§ YOUR TASK: Where a line of the listing below holds "required", add it to the tally; give only the final number.

§ INFORMATION GIVEN:
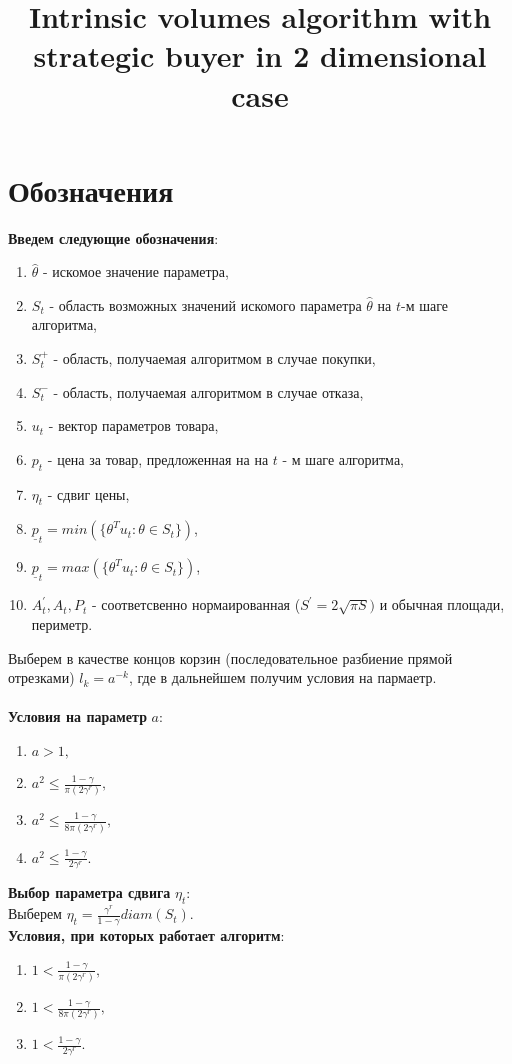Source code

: \documentclass[12 pt, russian]{article}
\title{Intrinsic volumes algorithm with  strategic buyer in 2 dimensional case}
\begin{document}
\maketitle

\section{Обозначения}
\textbf{Введем следующие обозначения}:
\begin{enumerate}
    \item $\hat{\theta}$ - искомое значение параметра,
    \item $S_t$ - область возможных значений искомого параметра $\hat{\theta}$ на $t$-м шаге алгоритма,
    \item $S^{+}_t$ - область, получаемая алгоритмом в случае покупки,
    \item $S^{-}_t$ - область, получаемая алгоритмом в случае отказа,
    \item $u_t$ - вектор параметров товара,
    \item $p_t$ - цена за товар, предложенная на на $t$ - м шаге алгоритма,
    \item $\eta_t$ - сдвиг цены,
    \item $\underline{p}_t = min(\{\theta^T u_t: \theta \in S_t\})$,
    \item $\underline{p}_t = max(\{\theta^T u_t: \theta \in S_t\})$,
    \item $A^{'}_t, A_t, P_t$ - соответсвенно нормаированная ($S^{'} = 2\sqrt{\pi S})$ и обычная площади, периметр.
\end{enumerate}

Выберем в качестве концов корзин (последовательное разбиение прямой отрезками) $l_k = a^{-k}$, где в дальнейшем получим условия на пармаетр.
\\
\\
\textbf{Условия на параметр} $a$:
\begin{enumerate}
    \item $a > 1,$
    \item $a^2 \leq \frac{1 - \gamma}{\pi (2 \gamma^r)},$
    \item $a^2 \leq \frac{1 - \gamma}{8 \pi (2 \gamma^r)},$
    \item $a^2 \leq \frac{1 - \gamma}{2 \gamma^r}.$
\end{enumerate}
\textbf{Выбор параметра сдвига} $\eta_t$:
\\
Выберем $\eta_t = \frac{\gamma^r}{1 - \gamma} diam(S_t).$
\\
\textbf{Условия, при которых работает алгоритм}:
\begin{enumerate}
    \item $1 < \frac{1 - \gamma}{\pi (2 \gamma^r)},$
    \item $1 < \frac{1 - \gamma}{8 \pi (2 \gamma^r)},$
    \item $1 < \frac{1 - \gamma}{2 \gamma^r}.$
\end{enumerate}
\end{document}
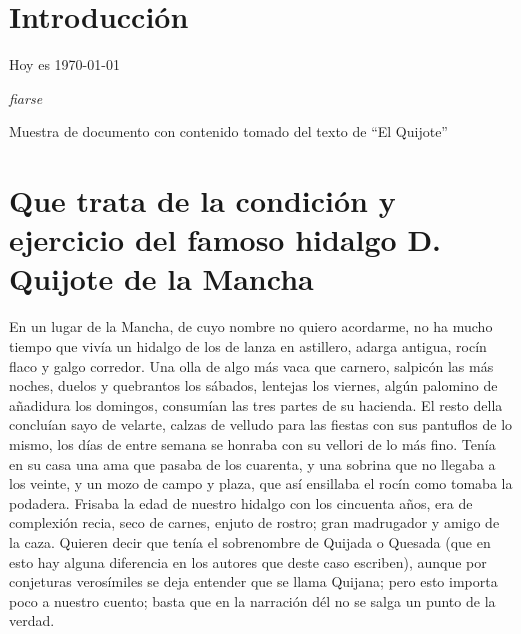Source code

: \documentclass[12pt,
               twocolumn
              ]{article}
\begin{document}
\tableofcontents %

\section{Introducción}


\begin{flushleft}
Hoy es \today \newline

\textsl{fiarse}

\end{flushleft}


\begin{flushleft}
  Muestra de documento con contenido tomado del texto de ``El
  Quijote''
\end{flushleft}

\section{Que trata de la condición y ejercicio del famoso hidalgo
  D. Quijote de la Mancha}

En un lugar de la Mancha, de cuyo nombre no quiero acordarme, no ha
mucho tiempo que vivía un hidalgo de los de lanza en astillero, adarga
antigua, rocín flaco y galgo corredor. Una olla de algo más vaca que
carnero, salpicón las más noches, duelos y quebrantos los sábados,
lentejas los viernes, algún palomino de añadidura los domingos,
consumían las tres partes de su hacienda. El resto della concluían
sayo de velarte, calzas de velludo para las fiestas con sus pantuflos
de lo mismo, los días de entre semana se honraba con su vellori de lo
más fino. Tenía en su casa una ama que pasaba de los cuarenta, y una
sobrina que no llegaba a los veinte, y un mozo de campo y plaza, que
así ensillaba el rocín como tomaba la podadera. Frisaba la edad de
nuestro hidalgo con los cincuenta años, era de complexión recia, seco
de carnes, enjuto de rostro; gran madrugador y amigo de la
caza. Quieren decir que tenía el sobrenombre de Quijada o Quesada (que
en esto hay alguna diferencia en los autores que deste caso escriben),
aunque por conjeturas verosímiles se deja entender que se llama
Quijana; pero esto importa poco a nuestro cuento; basta que en la
narración dél no se salga un punto de la verdad.
\end{document}
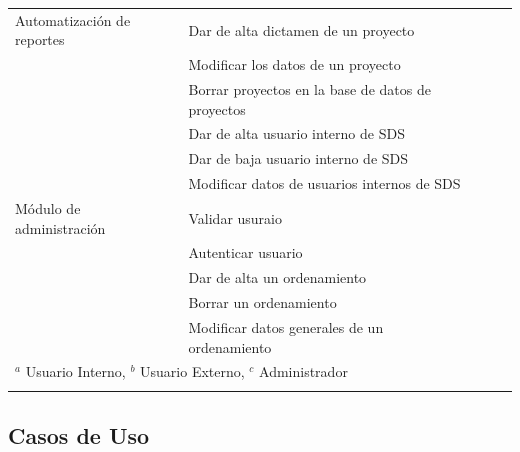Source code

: \begin{longtable}{p{4cm} p{7cm} p{.5cm} p{.5cm} p{.5cm}}
Automatización de reportes & Dar de alta dictamen de un proyecto &\cellcolor{myotroazul} & & \cellcolor{myotroazul} \\

  & Modificar los datos de un proyecto & \cellcolor{myotroazul}& &  \cellcolor{myotroazul}\\

 & Borrar proyectos en la base de datos de proyectos &\cellcolor{myotroazul} & & \cellcolor{myotroazul}\\
\hline
 & Dar de alta usuario interno de SDS & & &  \cellcolor{myotroazul}\\

 & Dar de baja usuario interno de SDS  &  & & \cellcolor{myotroazul}\\

 & Modificar datos de usuarios internos de SDS & & & \cellcolor{myotroazul}\\

Módulo de administración & Validar usuraio &  & & \cellcolor{myotroazul}\\

 & Autenticar usuario & & & \cellcolor{myotroazul}\\

 & Dar de alta un ordenamiento & & & \cellcolor{myotroazul}\\

 & Borrar un ordenamiento & & & \cellcolor{myotroazul}\\

 & Modificar datos generales de un ordenamiento & & & \cellcolor{myotroazul}\\
\hline
\multicolumn{5}{l}{\small{$^a$ Usuario Interno, $^b$ Usuario Externo, $^c$ Administrador}}\\

  \\
\end{longtable}
\endgroup
\pagebreak
\subsection{Casos de Uso}






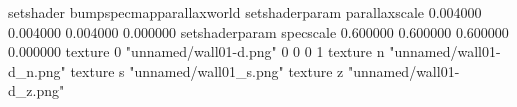 setshader bumpspecmapparallaxworld
setshaderparam parallaxscale 0.004000 0.004000 0.004000 0.000000
setshaderparam specscale 0.600000 0.600000 0.600000 0.000000
texture 0 "unnamed/wall01-d.png" 0 0 0 1
texture n "unnamed/wall01-d_n.png"
texture s "unnamed/wall01_s.png"
texture z "unnamed/wall01-d_z.png"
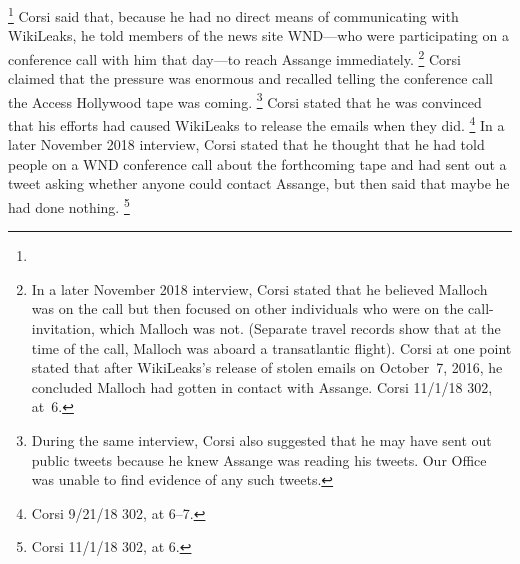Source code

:\footnote{}
Corsi said that, because he had no direct means of communicating with WikiLeaks, he told members of the news site WND---who were participating on a conference call with him that day---to reach Assange immediately.%
\footnote{In a later November 2018 interview, Corsi stated  that he believed Malloch was on the call but then focused on other individuals who were on the call-invitation, which Malloch was not.
(Separate travel records show that at the time of the call, Malloch was aboard a transatlantic flight).
Corsi at one point stated that after WikiLeaks's release of stolen emails on October~7, 2016, he concluded Malloch had gotten in contact with Assange.
Corsi 11/1/18 302, at~6.}
Corsi claimed that the pressure was enormous and recalled telling the conference call the Access Hollywood tape was coming.%
\footnote{During the same interview, Corsi also suggested that he may have sent out public tweets because he knew Assange was reading his tweets.
Our Office was unable to find evidence of any such tweets.}
Corsi stated that he was convinced that his efforts had caused WikiLeaks to release the emails when they did.%
\footnote{Corsi 9/21/18 302, at 6--7.}
In a later November 2018 interview, Corsi stated that he thought that he had told people on a WND conference call about the forthcoming tape and had sent out a tweet asking whether anyone could contact Assange, but then said that maybe he had done nothing.%
\footnote{Corsi 11/1/18 302, at 6.}


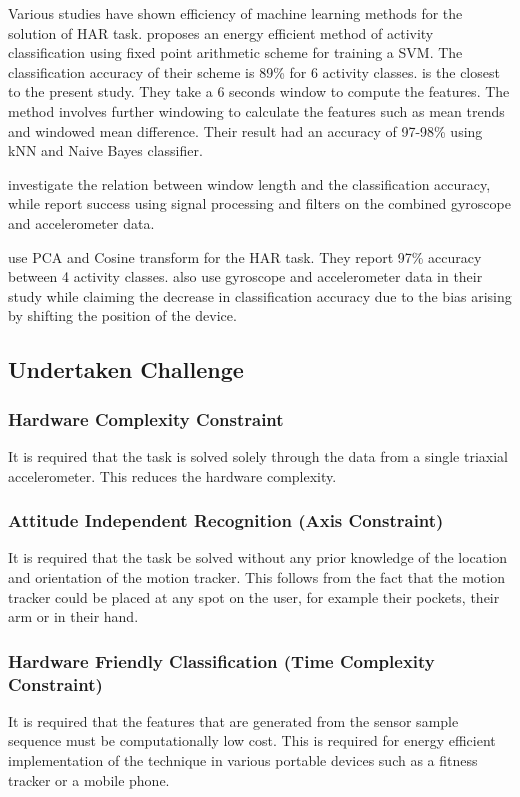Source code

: \documentclass[
10pt,           %
a4paper,        %
oneside,        %
headinclude,footinclude, %
]{scrartcl}
\begin{document}
Various studies have shown efficiency of machine learning methods for the solution of \gls{HAR} task. \cite{Anguita2013} proposes an energy efficient method of activity classification using fixed point arithmetic scheme for training a \gls{SVM}. The classification accuracy of their scheme is 89\% for 6 activity classes. \cite{Gupta2014} is the closest to the present study. They take a 6 seconds window to compute the features. The method involves further windowing to calculate the features such as mean trends and windowed mean difference. Their result had an accuracy of 97-98\% using kNN and Naive Bayes classifier.

\cite{Banos2014} investigate the relation between window length and the classification accuracy, while \cite{Reyes-Ortiz2015} report success using signal processing and filters on the combined gyroscope and accelerometer data.

\cite{He2009} use PCA and Cosine transform for the \gls{HAR} task. They report 97\% accuracy between 4 activity classes. \cite{Shoaib2013} also use gyroscope and accelerometer data in their study while claiming the decrease in classification accuracy due to the bias arising by shifting the position of the device.

\subsection{Undertaken Challenge}
\subsubsection{Hardware Complexity Constraint}
It is required that the task is solved solely through the data from a single triaxial accelerometer. This reduces the hardware complexity.

\subsubsection{Attitude Independent Recognition (Axis Constraint)}
\label{axis_constraint}
It is required that the task be solved without any prior knowledge of the location and orientation of the motion tracker. This follows from the fact that the motion tracker could be placed at any spot on the user, for example their pockets, their arm or in their hand.

\subsubsection{Hardware Friendly Classification (Time Complexity Constraint)}
\label{time_constraint}
It is required that the features that are generated from the sensor sample sequence must be computationally low cost. This is required for energy efficient implementation of the technique in various portable devices such as a fitness tracker or a mobile phone.
\end{document}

§ WRITTEN REPLY: 3